#### Exercise materials
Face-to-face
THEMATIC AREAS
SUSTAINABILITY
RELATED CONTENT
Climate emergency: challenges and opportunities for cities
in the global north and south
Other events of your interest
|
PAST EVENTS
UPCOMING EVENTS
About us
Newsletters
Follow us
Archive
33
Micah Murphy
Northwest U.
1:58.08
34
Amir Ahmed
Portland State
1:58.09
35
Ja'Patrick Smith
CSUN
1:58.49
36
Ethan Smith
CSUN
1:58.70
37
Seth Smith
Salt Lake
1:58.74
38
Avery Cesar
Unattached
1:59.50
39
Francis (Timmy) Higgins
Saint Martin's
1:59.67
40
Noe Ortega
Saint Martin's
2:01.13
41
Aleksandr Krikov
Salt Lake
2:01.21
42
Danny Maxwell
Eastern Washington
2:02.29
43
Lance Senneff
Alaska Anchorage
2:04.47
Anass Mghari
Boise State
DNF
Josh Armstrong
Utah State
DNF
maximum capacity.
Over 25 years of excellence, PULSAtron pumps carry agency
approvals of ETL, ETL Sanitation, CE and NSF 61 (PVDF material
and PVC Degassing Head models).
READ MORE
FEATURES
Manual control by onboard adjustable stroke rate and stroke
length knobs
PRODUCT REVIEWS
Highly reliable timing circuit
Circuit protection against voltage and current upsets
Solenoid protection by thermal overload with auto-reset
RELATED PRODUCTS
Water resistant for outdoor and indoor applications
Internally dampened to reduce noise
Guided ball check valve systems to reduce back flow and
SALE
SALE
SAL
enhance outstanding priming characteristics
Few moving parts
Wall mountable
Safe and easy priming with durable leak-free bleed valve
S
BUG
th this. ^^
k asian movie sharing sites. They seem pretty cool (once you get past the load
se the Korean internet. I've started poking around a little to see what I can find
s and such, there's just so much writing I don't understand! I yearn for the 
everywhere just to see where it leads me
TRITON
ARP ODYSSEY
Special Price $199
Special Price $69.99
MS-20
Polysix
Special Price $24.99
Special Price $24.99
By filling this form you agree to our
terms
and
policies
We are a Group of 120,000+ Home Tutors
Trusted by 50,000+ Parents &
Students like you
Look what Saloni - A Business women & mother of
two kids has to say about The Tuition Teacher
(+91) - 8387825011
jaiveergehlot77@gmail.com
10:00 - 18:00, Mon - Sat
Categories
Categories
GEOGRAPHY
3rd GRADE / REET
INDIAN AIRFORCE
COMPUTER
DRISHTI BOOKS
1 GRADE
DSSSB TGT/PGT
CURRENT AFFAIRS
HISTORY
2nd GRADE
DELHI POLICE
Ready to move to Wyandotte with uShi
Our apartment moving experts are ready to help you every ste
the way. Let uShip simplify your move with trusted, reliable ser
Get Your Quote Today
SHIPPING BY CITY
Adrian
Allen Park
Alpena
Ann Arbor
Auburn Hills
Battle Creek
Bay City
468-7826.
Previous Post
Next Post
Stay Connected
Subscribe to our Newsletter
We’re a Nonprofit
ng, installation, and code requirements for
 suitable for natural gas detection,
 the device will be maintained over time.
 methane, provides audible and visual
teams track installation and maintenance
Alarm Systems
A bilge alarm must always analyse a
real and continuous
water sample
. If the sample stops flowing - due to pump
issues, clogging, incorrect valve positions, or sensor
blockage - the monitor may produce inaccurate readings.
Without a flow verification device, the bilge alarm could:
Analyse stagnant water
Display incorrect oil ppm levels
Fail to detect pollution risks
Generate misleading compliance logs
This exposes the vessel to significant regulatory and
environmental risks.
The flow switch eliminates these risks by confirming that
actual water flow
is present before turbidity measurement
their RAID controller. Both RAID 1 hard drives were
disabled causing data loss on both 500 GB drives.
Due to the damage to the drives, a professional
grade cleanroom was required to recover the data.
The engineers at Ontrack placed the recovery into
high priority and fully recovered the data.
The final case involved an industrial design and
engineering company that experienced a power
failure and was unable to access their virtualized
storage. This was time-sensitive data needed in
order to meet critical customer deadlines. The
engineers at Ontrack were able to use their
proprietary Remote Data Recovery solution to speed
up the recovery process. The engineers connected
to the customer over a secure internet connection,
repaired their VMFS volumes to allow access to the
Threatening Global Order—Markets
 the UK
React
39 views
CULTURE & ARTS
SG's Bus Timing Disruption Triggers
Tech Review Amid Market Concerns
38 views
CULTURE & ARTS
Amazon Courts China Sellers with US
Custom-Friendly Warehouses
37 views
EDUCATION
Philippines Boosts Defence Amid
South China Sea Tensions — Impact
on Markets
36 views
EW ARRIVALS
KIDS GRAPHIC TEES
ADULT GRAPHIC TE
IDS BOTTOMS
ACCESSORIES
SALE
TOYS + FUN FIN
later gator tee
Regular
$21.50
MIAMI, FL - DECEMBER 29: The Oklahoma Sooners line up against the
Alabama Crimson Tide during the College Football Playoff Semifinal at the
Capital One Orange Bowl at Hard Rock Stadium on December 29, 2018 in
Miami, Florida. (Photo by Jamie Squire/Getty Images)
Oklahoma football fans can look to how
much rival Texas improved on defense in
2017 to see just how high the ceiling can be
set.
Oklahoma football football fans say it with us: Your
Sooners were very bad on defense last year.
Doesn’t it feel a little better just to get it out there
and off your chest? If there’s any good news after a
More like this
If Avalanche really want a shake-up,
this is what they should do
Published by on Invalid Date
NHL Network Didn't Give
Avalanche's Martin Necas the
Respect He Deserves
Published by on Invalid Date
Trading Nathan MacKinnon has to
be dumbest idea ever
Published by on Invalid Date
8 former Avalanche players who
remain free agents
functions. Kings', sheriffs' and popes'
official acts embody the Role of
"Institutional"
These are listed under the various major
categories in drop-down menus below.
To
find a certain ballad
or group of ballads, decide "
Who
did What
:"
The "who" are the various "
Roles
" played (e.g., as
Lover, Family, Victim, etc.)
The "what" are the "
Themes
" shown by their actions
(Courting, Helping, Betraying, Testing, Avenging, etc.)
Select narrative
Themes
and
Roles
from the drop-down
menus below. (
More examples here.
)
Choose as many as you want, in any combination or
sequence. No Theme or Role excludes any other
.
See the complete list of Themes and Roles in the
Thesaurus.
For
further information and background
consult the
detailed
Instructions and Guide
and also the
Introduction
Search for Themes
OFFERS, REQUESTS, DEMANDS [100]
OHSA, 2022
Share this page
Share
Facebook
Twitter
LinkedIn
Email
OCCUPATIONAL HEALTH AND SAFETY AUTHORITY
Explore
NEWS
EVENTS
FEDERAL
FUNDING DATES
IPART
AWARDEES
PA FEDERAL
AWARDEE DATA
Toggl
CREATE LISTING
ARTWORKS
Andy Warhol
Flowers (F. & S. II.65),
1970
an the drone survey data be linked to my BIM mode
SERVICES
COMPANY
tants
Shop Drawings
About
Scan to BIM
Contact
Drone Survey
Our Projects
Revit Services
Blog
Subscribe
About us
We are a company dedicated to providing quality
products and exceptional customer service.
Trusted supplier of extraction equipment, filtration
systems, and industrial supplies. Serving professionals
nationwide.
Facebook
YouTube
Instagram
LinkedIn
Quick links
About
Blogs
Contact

#### What you should do
Which lines in the entries above contain "industrial"? Pull each of them out.

#### Solved problem
The final case involved an industrial design and
systems, and industrial supplies. Serving professionals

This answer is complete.